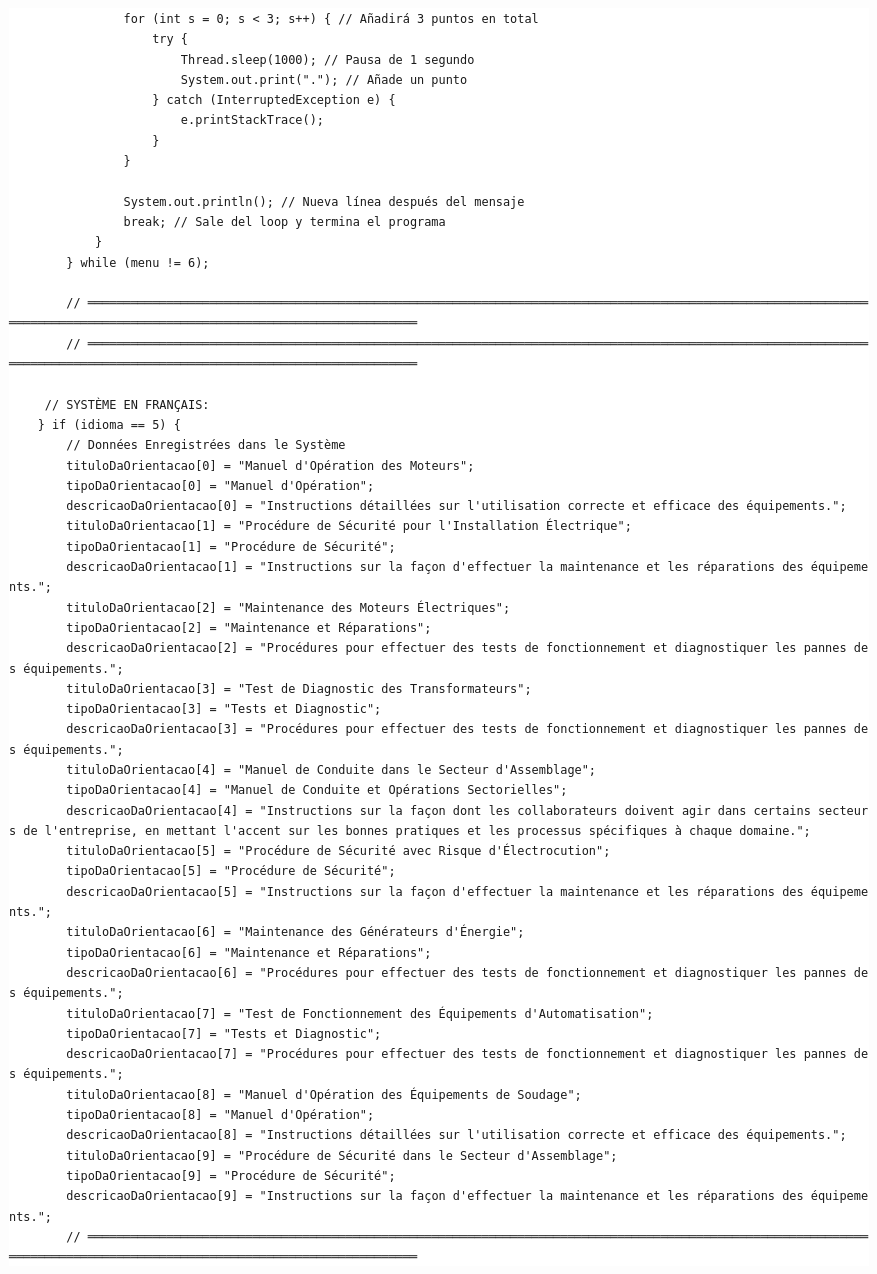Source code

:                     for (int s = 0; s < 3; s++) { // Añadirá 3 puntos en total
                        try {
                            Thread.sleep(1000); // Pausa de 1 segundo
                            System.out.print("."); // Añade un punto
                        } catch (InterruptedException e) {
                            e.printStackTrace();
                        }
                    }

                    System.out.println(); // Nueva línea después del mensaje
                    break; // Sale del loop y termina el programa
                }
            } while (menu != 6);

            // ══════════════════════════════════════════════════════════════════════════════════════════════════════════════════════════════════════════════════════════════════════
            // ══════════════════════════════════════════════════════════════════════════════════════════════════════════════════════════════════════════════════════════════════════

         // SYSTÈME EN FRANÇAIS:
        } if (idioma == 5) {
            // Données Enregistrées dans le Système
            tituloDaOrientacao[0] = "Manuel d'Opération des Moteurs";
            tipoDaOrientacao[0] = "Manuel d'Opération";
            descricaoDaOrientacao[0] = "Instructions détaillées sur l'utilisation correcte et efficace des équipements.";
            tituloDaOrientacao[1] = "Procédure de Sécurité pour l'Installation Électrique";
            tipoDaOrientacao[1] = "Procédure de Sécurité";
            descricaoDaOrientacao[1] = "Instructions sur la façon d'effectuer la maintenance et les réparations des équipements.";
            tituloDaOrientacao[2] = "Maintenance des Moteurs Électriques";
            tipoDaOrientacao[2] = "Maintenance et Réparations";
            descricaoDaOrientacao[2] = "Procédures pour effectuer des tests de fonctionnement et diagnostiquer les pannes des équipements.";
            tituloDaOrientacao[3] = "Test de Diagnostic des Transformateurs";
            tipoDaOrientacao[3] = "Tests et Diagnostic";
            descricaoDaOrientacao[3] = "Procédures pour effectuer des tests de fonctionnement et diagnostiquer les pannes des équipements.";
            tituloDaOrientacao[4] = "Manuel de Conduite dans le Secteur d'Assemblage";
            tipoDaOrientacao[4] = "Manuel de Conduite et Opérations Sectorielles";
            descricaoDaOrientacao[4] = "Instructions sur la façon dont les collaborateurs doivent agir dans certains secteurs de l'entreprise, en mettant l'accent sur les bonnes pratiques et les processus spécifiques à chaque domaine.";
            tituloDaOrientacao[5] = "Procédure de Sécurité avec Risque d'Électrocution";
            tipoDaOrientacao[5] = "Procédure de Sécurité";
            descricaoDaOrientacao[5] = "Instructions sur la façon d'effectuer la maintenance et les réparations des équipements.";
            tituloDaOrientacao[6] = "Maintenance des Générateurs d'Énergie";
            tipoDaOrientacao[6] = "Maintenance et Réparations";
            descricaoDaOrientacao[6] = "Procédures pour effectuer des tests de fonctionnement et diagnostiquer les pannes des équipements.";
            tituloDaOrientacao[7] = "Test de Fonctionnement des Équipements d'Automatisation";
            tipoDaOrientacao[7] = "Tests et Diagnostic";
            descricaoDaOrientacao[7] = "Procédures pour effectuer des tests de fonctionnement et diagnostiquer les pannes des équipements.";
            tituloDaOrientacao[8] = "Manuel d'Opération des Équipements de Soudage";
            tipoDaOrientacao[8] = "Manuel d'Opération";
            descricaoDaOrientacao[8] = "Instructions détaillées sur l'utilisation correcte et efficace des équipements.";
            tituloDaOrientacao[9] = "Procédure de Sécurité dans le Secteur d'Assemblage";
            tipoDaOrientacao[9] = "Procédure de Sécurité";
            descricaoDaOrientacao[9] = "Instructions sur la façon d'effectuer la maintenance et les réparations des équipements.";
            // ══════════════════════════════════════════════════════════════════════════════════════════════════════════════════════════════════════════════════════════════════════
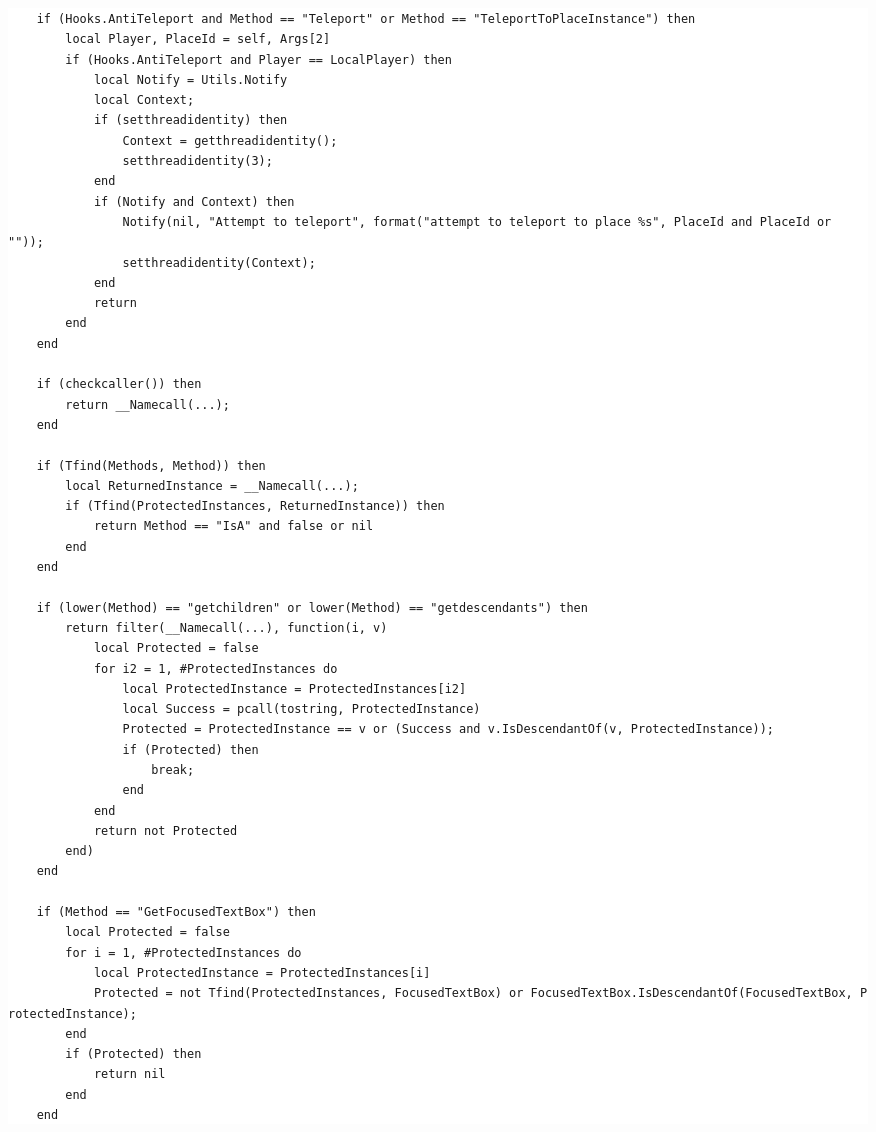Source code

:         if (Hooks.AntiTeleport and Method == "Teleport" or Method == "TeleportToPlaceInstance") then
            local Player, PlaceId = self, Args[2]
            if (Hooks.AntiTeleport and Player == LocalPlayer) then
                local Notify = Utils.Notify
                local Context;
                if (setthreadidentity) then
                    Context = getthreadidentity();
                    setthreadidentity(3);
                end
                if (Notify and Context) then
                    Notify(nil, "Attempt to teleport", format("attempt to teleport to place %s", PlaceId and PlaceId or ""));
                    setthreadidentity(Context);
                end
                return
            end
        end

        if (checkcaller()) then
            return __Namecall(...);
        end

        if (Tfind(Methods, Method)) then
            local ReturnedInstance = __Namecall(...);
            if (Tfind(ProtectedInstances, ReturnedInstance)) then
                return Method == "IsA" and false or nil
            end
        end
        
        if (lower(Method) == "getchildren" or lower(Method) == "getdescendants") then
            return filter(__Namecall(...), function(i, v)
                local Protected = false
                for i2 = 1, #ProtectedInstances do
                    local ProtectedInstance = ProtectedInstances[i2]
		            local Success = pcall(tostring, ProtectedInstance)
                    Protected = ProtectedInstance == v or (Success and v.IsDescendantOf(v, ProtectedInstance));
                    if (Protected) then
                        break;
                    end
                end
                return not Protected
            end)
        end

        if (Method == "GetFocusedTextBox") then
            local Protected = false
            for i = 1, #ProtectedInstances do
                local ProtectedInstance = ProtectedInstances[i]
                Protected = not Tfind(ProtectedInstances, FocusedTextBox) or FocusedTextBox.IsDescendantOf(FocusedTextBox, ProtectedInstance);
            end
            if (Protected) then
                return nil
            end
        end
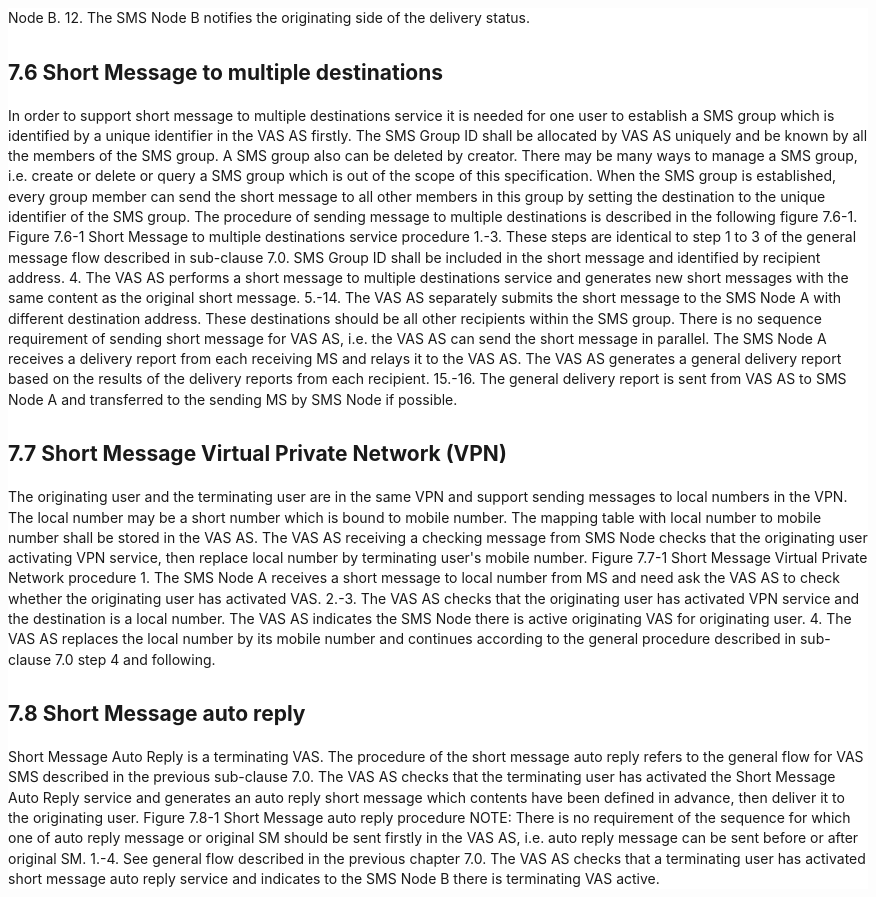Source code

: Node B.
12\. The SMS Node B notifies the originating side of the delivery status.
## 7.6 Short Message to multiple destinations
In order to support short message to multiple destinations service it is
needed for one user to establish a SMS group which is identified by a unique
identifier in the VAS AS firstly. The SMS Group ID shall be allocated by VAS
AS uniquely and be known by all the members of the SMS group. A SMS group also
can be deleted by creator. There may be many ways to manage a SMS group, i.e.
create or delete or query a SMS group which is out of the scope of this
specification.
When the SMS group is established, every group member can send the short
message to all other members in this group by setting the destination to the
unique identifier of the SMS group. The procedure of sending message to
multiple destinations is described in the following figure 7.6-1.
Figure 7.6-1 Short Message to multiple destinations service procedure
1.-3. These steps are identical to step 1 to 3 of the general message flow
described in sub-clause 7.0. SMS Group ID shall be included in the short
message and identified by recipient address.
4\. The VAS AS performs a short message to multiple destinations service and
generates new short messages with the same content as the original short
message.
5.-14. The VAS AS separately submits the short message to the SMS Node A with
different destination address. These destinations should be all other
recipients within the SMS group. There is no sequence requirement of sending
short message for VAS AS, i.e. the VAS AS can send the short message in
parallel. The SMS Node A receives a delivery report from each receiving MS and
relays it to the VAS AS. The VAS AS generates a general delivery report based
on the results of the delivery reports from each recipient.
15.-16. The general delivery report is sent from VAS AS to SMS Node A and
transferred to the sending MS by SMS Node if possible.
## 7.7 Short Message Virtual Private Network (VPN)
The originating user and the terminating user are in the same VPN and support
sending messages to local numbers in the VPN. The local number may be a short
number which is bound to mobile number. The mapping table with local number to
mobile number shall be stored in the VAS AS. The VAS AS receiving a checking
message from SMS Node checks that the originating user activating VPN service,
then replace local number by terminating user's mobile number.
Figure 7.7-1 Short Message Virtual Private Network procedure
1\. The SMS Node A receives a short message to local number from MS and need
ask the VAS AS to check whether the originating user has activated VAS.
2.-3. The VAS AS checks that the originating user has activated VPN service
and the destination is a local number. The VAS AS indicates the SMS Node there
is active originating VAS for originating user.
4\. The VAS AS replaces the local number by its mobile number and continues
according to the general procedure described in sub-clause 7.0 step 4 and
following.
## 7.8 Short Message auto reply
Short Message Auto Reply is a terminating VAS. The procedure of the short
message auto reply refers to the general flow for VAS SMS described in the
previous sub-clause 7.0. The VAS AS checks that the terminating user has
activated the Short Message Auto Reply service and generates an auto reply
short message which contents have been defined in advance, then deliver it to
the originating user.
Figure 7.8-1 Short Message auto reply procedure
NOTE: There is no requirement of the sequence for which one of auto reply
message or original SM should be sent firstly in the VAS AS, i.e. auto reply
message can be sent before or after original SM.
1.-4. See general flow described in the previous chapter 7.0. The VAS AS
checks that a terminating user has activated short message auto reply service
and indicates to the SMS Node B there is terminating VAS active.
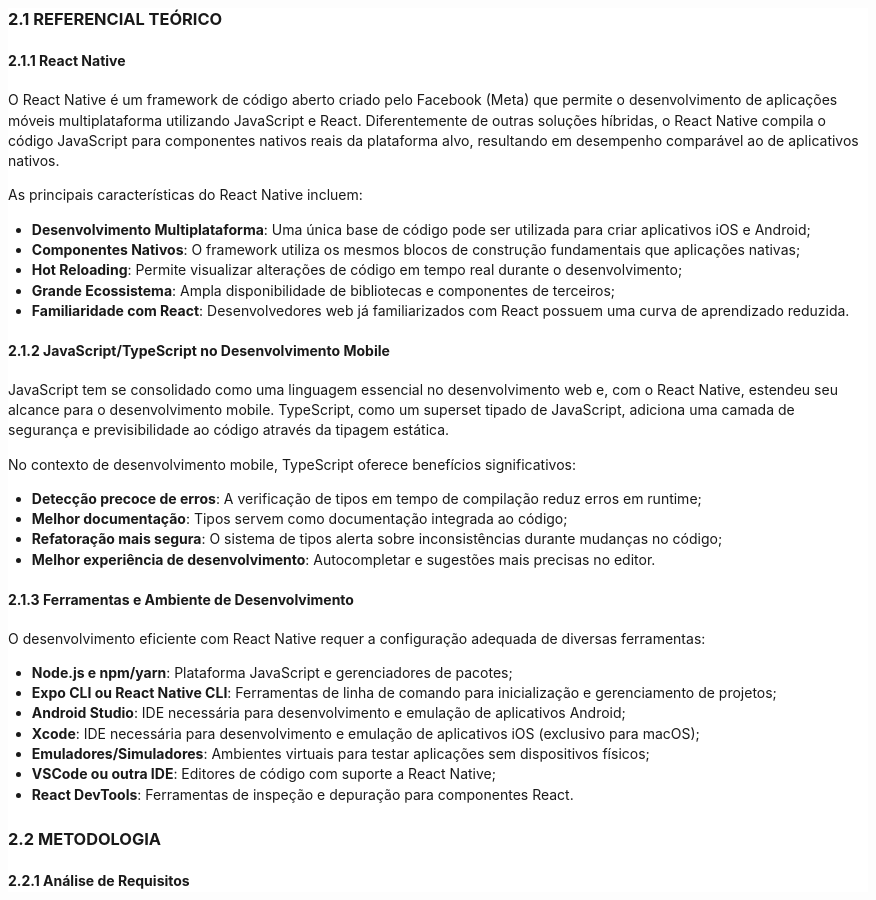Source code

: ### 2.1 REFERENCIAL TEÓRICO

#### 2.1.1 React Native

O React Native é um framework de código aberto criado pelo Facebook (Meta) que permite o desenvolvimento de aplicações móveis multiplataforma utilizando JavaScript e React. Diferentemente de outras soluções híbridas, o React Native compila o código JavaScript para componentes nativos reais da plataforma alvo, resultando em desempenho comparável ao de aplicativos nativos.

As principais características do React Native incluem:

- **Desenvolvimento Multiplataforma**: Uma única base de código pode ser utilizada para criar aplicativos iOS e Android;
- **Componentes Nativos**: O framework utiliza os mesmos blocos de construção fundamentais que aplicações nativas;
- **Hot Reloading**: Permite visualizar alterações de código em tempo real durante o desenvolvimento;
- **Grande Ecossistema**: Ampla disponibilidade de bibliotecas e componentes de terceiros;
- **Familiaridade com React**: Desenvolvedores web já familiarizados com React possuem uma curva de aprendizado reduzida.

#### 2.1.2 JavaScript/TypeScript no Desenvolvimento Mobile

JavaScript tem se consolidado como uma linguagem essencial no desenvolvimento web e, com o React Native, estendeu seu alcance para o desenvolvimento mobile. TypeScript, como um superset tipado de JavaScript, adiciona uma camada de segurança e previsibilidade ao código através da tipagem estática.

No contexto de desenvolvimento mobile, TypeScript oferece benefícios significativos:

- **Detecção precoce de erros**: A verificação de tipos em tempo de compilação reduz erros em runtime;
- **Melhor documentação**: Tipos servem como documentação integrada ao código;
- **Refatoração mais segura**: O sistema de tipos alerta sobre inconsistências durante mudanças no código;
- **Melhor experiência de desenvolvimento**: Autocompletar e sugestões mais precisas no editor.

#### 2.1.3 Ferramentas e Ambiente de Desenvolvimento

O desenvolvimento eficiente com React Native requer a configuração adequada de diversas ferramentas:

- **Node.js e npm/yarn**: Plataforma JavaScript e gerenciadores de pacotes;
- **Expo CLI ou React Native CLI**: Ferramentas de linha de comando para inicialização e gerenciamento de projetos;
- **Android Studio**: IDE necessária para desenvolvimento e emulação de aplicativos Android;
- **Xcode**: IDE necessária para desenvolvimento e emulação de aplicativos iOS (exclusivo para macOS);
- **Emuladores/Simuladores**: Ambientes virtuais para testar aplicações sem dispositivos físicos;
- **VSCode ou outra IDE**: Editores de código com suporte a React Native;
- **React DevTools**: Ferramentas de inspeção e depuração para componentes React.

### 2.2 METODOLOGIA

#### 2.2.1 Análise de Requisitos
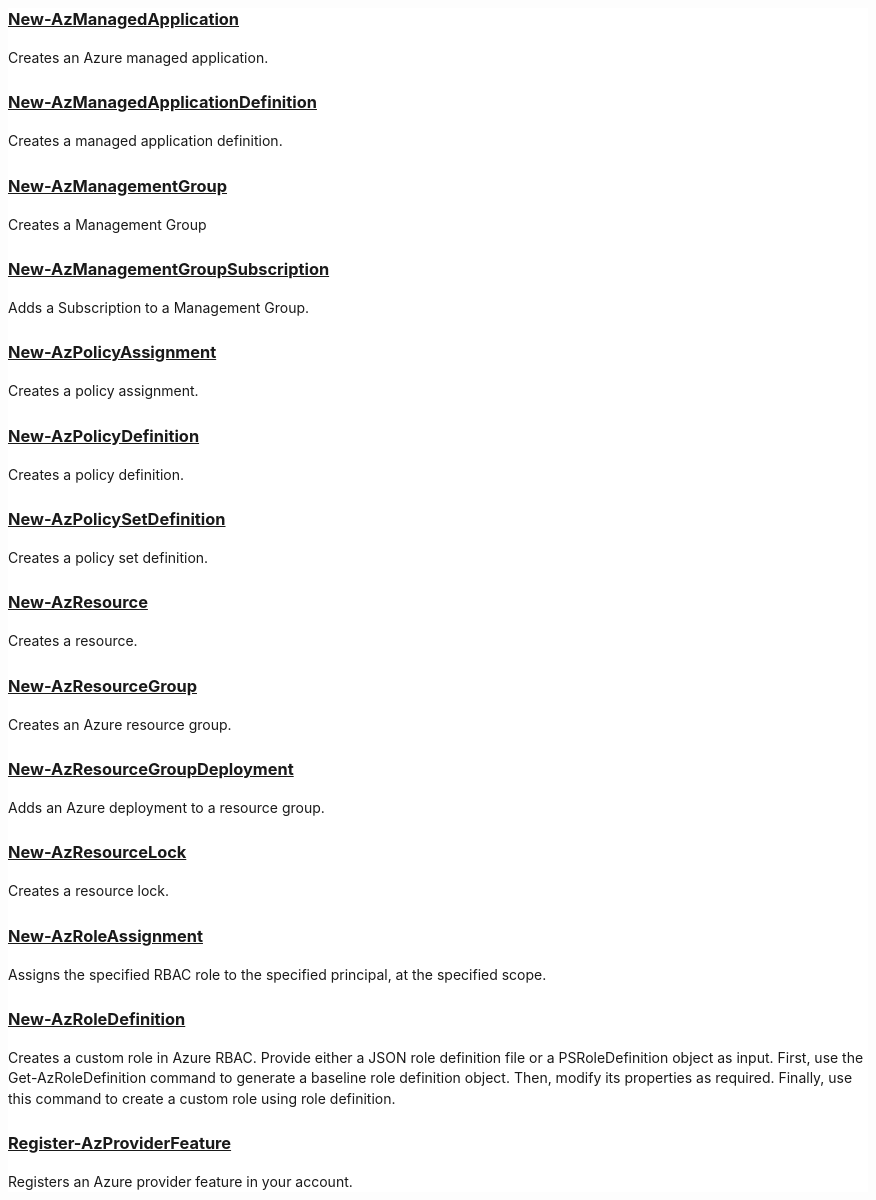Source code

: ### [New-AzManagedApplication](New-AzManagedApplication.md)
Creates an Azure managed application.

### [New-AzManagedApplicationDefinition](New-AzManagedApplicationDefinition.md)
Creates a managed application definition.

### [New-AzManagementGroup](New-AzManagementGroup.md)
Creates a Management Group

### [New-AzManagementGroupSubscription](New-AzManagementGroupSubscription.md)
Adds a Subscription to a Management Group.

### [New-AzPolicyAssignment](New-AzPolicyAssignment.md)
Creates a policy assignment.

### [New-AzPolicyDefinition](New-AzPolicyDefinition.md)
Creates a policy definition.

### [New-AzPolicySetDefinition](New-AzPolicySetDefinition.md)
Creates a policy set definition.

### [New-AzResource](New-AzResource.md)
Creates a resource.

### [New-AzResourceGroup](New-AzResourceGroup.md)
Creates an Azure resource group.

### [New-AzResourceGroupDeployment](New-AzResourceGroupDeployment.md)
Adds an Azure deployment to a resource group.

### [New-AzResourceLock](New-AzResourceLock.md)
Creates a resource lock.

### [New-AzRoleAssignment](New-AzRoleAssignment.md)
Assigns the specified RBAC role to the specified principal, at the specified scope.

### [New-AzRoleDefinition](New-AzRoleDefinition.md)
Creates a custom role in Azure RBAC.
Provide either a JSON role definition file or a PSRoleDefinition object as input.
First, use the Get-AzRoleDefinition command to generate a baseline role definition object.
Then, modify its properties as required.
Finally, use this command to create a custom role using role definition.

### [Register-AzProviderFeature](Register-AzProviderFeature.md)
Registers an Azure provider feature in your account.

======

WORK TASK:
Turn the records, starting with the line containing "No contexto de" and going on through the line containing "Creates a policy assignment.", into a numbered list with one line per item and blank lines omitted. Leave the pictures out of the list.

EXERCISE ANSWER:
1. No contexto de desenvolvimento mobile, TypeScript oferece benefícios significativos:
2. - **Detecção precoce de erros**: A verificação de tipos em tempo de compilação reduz erros em runtime;
3. - **Melhor documentação**: Tipos servem como documentação integrada ao código;
4. - **Refatoração mais segura**: O sistema de tipos alerta sobre inconsistências durante mudanças no código;
5. - **Melhor experiência de desenvolvimento**: Autocompletar e sugestões mais precisas no editor.
6. #### 2.1.3 Ferramentas e Ambiente de Desenvolvimento
7. O desenvolvimento eficiente com React Native requer a configuração adequada de diversas ferramentas:
8. - **Node.js e npm/yarn**: Plataforma JavaScript e gerenciadores de pacotes;
9. - **Expo CLI ou React Native CLI**: Ferramentas de linha de comando para inicialização e gerenciamento de projetos;
10. - **Android Studio**: IDE necessária para desenvolvimento e emulação de aplicativos Android;
11. - **Xcode**: IDE necessária para desenvolvimento e emulação de aplicativos iOS (exclusivo para macOS);
12. - **Emuladores/Simuladores**: Ambientes virtuais para testar aplicações sem dispositivos físicos;
13. - **VSCode ou outra IDE**: Editores de código com suporte a React Native;
14. - **React DevTools**: Ferramentas de inspeção e depuração para componentes React.
15. ### 2.2 METODOLOGIA
16. #### 2.2.1 Análise de Requisitos
17. Source code
18. : ### [New-AzManagedApplication](New-AzManagedApplication.md)
19. Creates an Azure managed application.
20. ### [New-AzManagedApplicationDefinition](New-AzManagedApplicationDefinition.md)
21. Creates a managed application definition.
22. ### [New-AzManagementGroup](New-AzManagementGroup.md)
23. Creates a Management Group
24. ### [New-AzManagementGroupSubscription](New-AzManagementGroupSubscription.md)
25. Adds a Subscription to a Management Group.
26. ### [New-AzPolicyAssignment](New-AzPolicyAssignment.md)
27. Creates a policy assignment.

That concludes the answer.